Kesusahan atau Kesulitan.
Setiap kali manusia menghadapi kesulitan, gampang untuk seketika menyerah dan lari dari masalah atau mengeluh dan bahkan menyalahkan orang lain. Mereka terpuruk dalam depresi, merasa sedih tentang situasi yang mereka alami dan merasa tidak berdaya. Mereka bertanya-tanya “mengapa hal ini harus terjadi pada saya?” atau “dosa apa yang telah saya lakukan hingga pantas untuk mendapatkan musibah ini?”. Tetapi bagi seorang muslim yang produktif, cara berpikirnya akan berbeda. Rasulullah saw bersabda : ”Satu kesulitan tidak akan mengalahkan dua kemudahan.” (H.R. Al-Hakim).
Kapanpun seorang muslim yang beriman menghadapi kesulitan, cenderung akan mundur dulu selangkah dari situasi sulit. Dalam kemunduran selangkah mengamati dari sudut pandang yang berbeda.
Bahkan perlu dilakukan muhasabah dalam kehidupan yang penuh dengan kekhawatiran, kecemasan dan masalah dari perspektif akhirat. Kemudian bertanya kepada diri sendiri: Apa arti semua ini jika dibandingkan dengan akhirat? Salah satu pemahaman yang kita yakini namun kebenarannya patut diragukan dalam kehidupan ini adalah bahwa jika kita berbuat baik maka senantiasa kehidupan dunia dan akhirat kita juga akan menjadi baik. Itu baik mungkin iya, tapi tidak sepenuhnya benar.
Kehidupan yang kita jalani sekarang ini bukanlah kehidupan yang akan mendapatkan segala sesuatu yang adil. Kalau logikanya seperti itu, maka hari kiamat ataupun akhirat tidak dibutuhkan. Kehidupan di dunia ini merupakan dualitas ada baik dan buruk, keadilan dan ketidakadilan, kasih sayang dan penindasan, cinta dan benci, kebenaran dan kepalsuan.
Peran kita dalam kehidupan ini hanya untuk menjalaninya sebagaimana Gustialah meminta kita menjalaninya. Allah berfirman: (Al Nahl, Ayat 97)
Artinya:
“Barangsiapa mengerjakan kebajikan, baik laki-laki maupun perempuan dalam keadaan
beriman, maka pasti akan Kami berikan kepadanya kehidupan yang baik dan akan Kami beri balasan dengan pahala yang lebih baik dari apa yang telah mereka kerjakan.”
━━━━━━━━━━
• Arahan Singkat
Tuliskan kembali bagian dari teks tentang menghadapi kesulitan, mulai dari "Kapanpun seorang muslim" dan berakhir pada "pandang yang berbeda.", tanpa mengubah satu kata pun.
━━━━━━━━━━
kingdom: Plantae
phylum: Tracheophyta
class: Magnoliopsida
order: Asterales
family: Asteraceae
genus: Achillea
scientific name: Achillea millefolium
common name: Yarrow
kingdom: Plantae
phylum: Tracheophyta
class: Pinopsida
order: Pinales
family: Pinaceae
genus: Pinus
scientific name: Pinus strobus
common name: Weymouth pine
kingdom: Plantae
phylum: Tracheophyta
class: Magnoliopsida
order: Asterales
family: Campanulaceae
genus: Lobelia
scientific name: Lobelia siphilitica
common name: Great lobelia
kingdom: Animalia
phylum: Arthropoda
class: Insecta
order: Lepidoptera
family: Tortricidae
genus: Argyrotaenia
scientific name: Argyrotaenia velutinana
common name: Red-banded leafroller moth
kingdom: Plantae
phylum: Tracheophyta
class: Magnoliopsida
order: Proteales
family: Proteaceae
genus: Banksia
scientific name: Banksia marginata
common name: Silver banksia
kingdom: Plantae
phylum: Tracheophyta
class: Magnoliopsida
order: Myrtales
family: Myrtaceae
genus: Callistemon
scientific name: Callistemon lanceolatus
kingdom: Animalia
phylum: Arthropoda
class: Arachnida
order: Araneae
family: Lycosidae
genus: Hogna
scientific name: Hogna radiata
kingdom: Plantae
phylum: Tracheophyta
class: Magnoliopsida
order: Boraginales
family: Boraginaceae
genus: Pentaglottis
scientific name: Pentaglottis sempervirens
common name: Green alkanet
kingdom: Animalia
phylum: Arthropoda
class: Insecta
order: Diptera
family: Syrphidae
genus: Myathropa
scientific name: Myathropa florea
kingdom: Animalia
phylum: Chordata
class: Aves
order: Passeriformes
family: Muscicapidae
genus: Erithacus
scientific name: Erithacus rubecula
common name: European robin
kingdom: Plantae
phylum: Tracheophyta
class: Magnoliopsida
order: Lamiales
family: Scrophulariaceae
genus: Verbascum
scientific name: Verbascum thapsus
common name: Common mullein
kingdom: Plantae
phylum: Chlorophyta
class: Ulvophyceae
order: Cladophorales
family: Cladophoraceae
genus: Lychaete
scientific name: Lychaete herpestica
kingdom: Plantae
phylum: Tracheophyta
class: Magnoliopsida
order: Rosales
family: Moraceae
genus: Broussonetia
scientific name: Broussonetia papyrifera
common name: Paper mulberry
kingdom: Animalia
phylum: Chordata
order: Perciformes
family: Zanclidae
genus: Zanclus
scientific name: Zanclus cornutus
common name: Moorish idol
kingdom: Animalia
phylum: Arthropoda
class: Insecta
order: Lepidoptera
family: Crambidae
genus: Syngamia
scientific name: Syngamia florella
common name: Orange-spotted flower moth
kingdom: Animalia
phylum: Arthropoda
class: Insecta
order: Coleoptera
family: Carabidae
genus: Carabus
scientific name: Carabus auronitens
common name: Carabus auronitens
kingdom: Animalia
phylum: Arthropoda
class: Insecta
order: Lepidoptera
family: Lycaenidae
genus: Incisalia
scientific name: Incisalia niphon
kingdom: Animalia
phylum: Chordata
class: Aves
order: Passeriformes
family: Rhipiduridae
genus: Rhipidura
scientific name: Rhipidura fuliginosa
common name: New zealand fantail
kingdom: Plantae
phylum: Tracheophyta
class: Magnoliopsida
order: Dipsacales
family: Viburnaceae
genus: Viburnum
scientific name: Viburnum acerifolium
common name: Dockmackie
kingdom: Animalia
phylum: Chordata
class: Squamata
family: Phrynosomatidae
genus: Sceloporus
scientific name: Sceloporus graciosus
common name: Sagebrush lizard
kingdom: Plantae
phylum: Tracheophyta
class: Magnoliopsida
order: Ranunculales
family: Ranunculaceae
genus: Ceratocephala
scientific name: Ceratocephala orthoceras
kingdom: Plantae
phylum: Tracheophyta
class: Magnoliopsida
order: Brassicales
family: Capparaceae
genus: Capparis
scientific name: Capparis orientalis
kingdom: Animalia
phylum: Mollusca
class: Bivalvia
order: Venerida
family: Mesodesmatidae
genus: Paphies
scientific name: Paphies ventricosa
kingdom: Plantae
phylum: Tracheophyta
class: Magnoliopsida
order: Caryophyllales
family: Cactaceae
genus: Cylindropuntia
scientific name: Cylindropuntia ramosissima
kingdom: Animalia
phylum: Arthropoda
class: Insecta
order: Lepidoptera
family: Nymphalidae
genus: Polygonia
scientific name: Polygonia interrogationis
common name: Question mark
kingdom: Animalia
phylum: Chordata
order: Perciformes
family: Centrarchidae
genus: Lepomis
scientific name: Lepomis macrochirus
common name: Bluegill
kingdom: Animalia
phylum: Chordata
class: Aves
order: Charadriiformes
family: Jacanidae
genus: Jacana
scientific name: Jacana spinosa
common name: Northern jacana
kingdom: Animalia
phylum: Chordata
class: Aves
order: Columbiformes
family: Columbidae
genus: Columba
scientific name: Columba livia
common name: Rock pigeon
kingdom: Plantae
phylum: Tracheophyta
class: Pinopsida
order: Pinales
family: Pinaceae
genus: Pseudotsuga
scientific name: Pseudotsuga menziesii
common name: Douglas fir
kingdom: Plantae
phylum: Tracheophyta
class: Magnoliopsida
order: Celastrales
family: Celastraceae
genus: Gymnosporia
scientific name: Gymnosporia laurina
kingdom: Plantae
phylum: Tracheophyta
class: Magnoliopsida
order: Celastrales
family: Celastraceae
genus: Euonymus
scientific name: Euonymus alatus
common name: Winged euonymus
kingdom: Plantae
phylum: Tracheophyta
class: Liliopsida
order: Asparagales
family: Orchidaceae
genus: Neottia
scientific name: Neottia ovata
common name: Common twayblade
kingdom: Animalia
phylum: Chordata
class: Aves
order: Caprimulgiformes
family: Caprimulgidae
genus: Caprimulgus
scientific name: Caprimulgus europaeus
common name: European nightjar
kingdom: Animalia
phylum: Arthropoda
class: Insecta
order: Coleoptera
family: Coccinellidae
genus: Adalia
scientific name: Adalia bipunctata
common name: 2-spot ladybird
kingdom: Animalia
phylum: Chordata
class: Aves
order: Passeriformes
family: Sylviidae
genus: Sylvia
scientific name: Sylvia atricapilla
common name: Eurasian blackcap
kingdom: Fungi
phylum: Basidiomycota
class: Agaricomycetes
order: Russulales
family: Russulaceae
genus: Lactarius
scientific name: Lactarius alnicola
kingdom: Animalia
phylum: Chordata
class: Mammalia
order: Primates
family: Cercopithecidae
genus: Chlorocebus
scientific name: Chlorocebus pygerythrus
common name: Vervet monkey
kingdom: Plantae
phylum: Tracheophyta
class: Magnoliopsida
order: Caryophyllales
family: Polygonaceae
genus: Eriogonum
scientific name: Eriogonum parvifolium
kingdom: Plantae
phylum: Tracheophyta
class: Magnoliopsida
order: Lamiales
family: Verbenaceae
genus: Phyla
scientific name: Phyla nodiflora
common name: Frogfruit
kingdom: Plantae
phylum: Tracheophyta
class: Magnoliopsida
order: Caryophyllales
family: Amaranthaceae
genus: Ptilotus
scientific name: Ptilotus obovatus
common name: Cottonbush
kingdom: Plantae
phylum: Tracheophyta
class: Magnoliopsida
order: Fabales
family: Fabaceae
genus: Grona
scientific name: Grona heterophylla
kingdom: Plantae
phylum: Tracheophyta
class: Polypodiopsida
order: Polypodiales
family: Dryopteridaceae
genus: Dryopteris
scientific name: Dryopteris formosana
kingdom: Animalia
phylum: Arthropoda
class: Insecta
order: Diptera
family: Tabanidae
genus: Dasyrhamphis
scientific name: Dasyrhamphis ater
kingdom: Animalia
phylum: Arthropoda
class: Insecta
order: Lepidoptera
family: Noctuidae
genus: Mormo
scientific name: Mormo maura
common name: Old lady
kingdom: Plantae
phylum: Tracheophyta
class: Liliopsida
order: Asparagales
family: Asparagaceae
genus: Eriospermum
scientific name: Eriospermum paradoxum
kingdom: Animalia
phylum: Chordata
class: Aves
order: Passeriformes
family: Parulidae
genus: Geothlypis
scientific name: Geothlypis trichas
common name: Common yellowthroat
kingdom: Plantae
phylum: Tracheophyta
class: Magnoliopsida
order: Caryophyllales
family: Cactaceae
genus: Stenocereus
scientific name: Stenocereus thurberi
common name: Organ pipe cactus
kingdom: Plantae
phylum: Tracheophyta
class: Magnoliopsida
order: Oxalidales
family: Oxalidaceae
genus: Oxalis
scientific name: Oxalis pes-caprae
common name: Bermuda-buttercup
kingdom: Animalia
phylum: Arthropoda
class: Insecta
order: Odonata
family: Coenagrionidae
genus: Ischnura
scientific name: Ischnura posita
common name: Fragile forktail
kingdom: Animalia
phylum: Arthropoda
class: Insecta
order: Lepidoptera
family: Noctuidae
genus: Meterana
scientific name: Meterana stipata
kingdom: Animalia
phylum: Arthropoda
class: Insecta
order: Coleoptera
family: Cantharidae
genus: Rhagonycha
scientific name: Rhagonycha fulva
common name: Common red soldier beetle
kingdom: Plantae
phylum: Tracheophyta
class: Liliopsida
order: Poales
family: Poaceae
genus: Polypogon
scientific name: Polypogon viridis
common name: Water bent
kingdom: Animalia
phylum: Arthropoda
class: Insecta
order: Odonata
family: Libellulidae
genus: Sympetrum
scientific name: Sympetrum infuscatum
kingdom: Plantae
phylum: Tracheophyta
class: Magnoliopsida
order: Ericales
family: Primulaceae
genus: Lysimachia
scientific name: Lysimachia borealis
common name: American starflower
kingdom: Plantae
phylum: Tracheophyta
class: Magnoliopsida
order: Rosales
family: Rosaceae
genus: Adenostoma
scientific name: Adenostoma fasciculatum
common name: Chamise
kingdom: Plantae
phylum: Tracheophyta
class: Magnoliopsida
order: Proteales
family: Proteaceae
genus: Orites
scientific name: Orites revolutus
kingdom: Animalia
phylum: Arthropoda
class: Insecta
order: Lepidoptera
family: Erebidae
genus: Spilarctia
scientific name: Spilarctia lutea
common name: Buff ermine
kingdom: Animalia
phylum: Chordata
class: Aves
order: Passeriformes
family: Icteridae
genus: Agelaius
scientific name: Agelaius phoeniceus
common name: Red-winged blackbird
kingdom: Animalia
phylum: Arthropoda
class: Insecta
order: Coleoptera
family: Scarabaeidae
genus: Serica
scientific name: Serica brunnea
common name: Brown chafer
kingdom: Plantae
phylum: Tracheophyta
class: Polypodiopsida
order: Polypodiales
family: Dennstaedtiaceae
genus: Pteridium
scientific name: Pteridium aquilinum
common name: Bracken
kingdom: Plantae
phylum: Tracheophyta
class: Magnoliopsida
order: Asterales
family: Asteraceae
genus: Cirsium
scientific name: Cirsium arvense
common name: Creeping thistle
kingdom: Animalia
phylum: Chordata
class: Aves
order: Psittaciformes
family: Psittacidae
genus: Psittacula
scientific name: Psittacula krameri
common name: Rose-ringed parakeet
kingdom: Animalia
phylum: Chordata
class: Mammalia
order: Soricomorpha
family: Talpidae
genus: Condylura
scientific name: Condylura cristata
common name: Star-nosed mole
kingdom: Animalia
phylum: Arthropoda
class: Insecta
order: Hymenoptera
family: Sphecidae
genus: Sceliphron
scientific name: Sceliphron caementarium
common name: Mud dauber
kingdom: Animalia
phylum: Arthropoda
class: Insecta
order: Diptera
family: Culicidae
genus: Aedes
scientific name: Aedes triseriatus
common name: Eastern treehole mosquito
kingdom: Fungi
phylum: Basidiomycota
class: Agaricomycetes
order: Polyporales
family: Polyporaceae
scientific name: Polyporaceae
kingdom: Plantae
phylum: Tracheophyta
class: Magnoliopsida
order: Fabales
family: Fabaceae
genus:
━━━━━━━━━━
• Penyelesaian
Kapanpun seorang muslim yang beriman menghadapi kesulitan, cenderung akan mundur dulu selangkah dari situasi sulit. Dalam kemunduran selangkah mengamati dari sudut pandang yang berbeda.